The meaning of the “spiritual presence” concerning the Lord’s Supper is that Jesus is spiritually (but not physically) present at communion. The view can perhaps best be seen in distinction from other views regarding the presence of Christ in the Lord’s Supper.
The traditional Roman Catholic view is that of transubstantiation or sometimes called the “real presence” view. According to this view, when the priest pronounces the words “this is my body” over the bread and elevates the cup, the elements are actually changed into the physical body and blood of the Lord. This change is not discernable to the senses; in other words, the bread and wine still look and taste like bread and wine, but they really are the body and blood of the Lord and are to be honored as such.
Martin Luther held to a position called consubstantiation; that is, the body and blood are physically present with the elements. The elements do not change, and the body and blood cannot be recognized by taste, but in some real, physical way the body and blood of Christ are present.
Most Protestants today hold to the spiritual presence of Christ in the Lord’s Supper. The elements do not change or become the body and blood of the Lord in any way. The elements are symbols of His body and blood. While Jesus did say, “This is my body” and “This is my blood,” it was in the context of a Passover meal in which every element had a symbolic meaning. It would have been entirely out of context for the disciples to suddenly interpret these two items literally—especially since Jesus had not yet been crucified.
When we partake of the elements of communion today, we recognize that they are more than just symbols of something that happened a long time ago. Whenever we gather together to observe the Lord’s Supper, Christ is present with us spiritually. It is not just the memory of Him that is present; He is in the midst of the congregation. The emphasis is upon His presence within the worshiping body, not within the elements of the table. The believer communes with the Lord through the act of remembrance and worship.

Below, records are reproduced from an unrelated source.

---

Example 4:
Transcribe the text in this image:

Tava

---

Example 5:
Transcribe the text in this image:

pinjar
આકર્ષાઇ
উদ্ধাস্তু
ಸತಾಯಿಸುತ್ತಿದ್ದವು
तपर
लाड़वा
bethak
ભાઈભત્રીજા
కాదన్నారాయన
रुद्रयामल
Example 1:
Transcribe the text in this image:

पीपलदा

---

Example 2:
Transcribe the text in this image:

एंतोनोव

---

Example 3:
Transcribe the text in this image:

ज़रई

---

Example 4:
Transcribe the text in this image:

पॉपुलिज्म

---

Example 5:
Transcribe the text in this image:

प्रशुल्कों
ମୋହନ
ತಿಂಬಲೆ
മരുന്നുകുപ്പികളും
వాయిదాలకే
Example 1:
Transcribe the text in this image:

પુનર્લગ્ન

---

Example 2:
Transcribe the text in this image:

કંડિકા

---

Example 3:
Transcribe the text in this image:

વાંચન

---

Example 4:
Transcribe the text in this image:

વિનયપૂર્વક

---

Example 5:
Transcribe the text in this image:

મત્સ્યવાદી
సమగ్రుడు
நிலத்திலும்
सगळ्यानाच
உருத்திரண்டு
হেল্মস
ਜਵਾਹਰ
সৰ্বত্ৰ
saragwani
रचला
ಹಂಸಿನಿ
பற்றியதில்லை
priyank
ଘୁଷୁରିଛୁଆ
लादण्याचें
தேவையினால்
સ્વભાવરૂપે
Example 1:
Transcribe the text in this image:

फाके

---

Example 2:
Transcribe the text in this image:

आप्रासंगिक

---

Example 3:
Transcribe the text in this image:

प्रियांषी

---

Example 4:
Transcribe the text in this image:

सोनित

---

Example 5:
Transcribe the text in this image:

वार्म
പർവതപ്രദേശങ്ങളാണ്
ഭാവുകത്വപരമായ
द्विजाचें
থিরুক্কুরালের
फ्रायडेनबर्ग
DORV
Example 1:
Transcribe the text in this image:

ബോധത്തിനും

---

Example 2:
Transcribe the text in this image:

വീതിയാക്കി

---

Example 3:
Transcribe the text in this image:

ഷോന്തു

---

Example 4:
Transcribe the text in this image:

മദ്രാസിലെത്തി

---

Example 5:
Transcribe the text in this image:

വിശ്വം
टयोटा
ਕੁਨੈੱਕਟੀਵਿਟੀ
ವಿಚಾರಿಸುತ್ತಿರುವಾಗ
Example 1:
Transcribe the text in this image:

First Corinthians 11:23–26: “For I received from the Lord what I also passed on to you: that the Lord Jesus, on the night He was betrayed, took bread, and when He had given thanks, He broke it and said, ‘This is My body, which is for you; a do this in remembrance of Me.’ In the same way, after supper He took the cup, saying, ‘This cup is the new covenant in My blood; do this, as often as you drink it, in remembrance of Me.’ For as often as you eat this bread and drink this cup, you proclaim the Lord’s death until He comes.”